Findings of a three-year clinical trial led by University of Cincinnati (UC) transplant researchers suggest that a novel pre-operative drug therapy reduces antibodies in kidney patients with greater success than with traditional methods, with the potential to increase the patients' candidacy for kidney transplantation and decrease the likelihood of organ rejection.

The study, titled "Prospective Iterative Trail of Proteasome Inhibitor-Based Desensitization," appears in the January 2015 edition of the American Journal of Transplantation.

Antibodies are something that all people have that are made by the immune system to protect against infections. Antibodies are Y-shaped proteins that in most instances are good because they help fight infection, but people can also make antibodies that work against other humans, which is often a major barrier to transplantation.

In an accompanying editorial, Klemens Budde, MD, head of the clinical transplant program at Charité - Universitätsmedizin, Berlin, Germany, states, "The study provides first proof for a new desensitization strategy in immunized waitlisted patients."

"This study is important because it has the potential to change the way we approach kidney transplantation," says the study's principal investigator, E. Steve Woodle, MD, UC Health transplant surgeon and director of the division of transplantation at the UC College of Medicine, who adds: "This also may benefit 10 to 20 percent of heart and pancreas transplant candidates who often have such high levels of antibodies that transplantation is nearly impossible."

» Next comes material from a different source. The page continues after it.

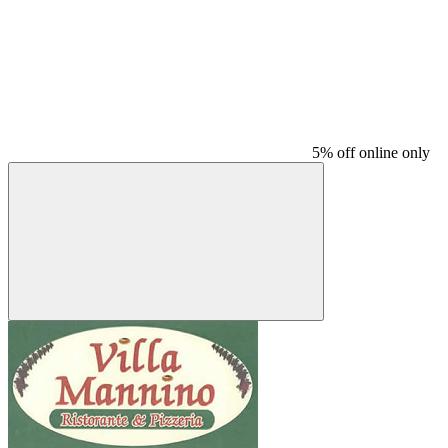
5% off online only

Since 2008, the UC research team has been on forefront of developing therapies that target plasma cells - the cells that make antibodies. These new therapies have used bortezomib, a proteasome inhibitor that is already approved by the FDA for treatment of multiple myeloma. The traditional method for reducing antibody levels, Woodle says, uses a blood product termed intravenous immuneglobulin (IVIG).

Woodle adds that the data from studies with IVIG is inconsistent with most patients being unresponsive.

In this first-of-its-kind trial, however, 50 kidney transplant candidates with high antibody levels were treated with the new regimen.

"The rejection rates were low and the chances of the patient developing a new antibody against their kidney were very low. In addition, in some patients, antibodies remained suppressed for several months - something that has not previously been described with other approaches,'' says Woodle.

Four new regimens - described by Woodle as "second-generation plasma cell-targeted therapies" - will be evaluated by the UC Transplant Clinical Research team in 2015. These future studies will also be complemented by mechanistic studies in collaboration with James Driscoll, MD, PhD, assistant professor in UC's division of hematology oncology and a member of the UC Cancer Institute.